EXTRACTED TEXT —
○ ○ ○

I don’t mean that I’m bad, like I hurt people and do evil things.

I mean I’m bad, like, I’m bad at being a person. I even say that a lot which probably doesn’t help because we tend to be whatever we say and think we are.

And that right there is exactly my point. Exactly.

For the most part, I know precisely what I could be doing to make my life better.

While some people fumble through life because they’re ignorant and lack resources and support and education, I’m a different animal entirely.

I’m reasonably well-informed about many things and am a huge proponent of “best practices” in every imaginable area of life.

I’m always spouting examples while standing on soapboxes because I can talk a big game when I don’t actually have to put in any work or suffer the consequences of being wrong.

I’m always wondering why the City of Cleveland can’t take cues from Chicago as to how to properly develop lakefront property.

I’m always wondering why the American education system can’t take cues from all of the other countries with vastly superior academic (and economic) results and borrow all of the good ideas and put them into practice here.

In other words, for almost every imaginable subject, someone has taken the time to figure out a really effective way of doing something.

And it’s almost always in a book or on the internet. And if it’s not? Great! That means there’s a huge opportunity there to fill that content gap and help other people solve problems or excel in that particular niche.

Almost always in 2014, the information is there. Someone really smart has figured out a really effective way to overcome <insert random problem here> and now you can benefit from their trial-and-error and do things with better results than flying blind.

So, what’s my excuse?

The Table Analogy

I love the table analogy because it’s so easy to visualize and understand.

Your life is like a table.

Your life’s foundation has four pillars—like legs on a table. Not only do the legs need to be long enough, strong enough, and sturdy enough. But they also must all be equally balanced, or else your life is going to wobble and be shitty and annoying and you’re going to have to temporarily wedge a piece of junk under the short leg to stay level and functional.

Everything good and bad in life ultimately comes down to health. If you’re not healthy, nothing else matters. It’s a lesson you don’t learn until you’re unhealthy or are close to someone who becomes sick or injured.

Problems at work and in your relationships and with money stop mattering when you think you might die.

The four legs: 

Mental health (Read, talk, think, learn)

Physical health (Good overall health, physical fitness)

Spiritual health (Peace, gratitude, forgiveness)

Emotional health (Love yourself, balance in your meaningful relationships)

People think they want money. Love (even though many people are merely craving feelings of infatuation and lust). Success, in whatever ways they define it in their individual pursuits.

I submit that those things are nice and are inevitable byproducts of succeeding in balancing their life table.

People really just want contentment.


The world could be blowing up around us, and if we had enough dopamine (the chemical that makes us feel happy) rocking our brains, everything would seem great.

I know these things.

I know that if I take steps to exercise my mind. To bring my body to maximum health and peak performance. To achieve spiritual peace. And find emotional equilibrium in my various relationships.

That I will feel something akin to happiness. To peace. To contentment. To balance.

So, what am I waiting for?

The Things that Motivate Us

I think it’s different for everyone.

I cleaned and (sort of) organized my home office desk for the first time since April 2013 yesterday because I’m going to have some family visiting for the rest of the week and it was getting embarrassing.

○ ○ ○

(Data records)
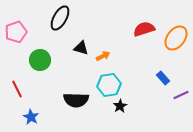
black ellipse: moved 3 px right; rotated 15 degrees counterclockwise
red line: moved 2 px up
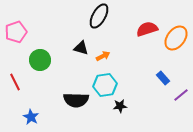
black ellipse: moved 39 px right, 2 px up
red semicircle: moved 3 px right
cyan hexagon: moved 4 px left
red line: moved 2 px left, 7 px up
purple line: rotated 14 degrees counterclockwise
black star: rotated 24 degrees clockwise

○ ○ ○

JOB — In the essay above about being bad at being a person, what are the four legs of the life table?

FINAL RESULT — Mental health, physical health, spiritual health, and emotional health.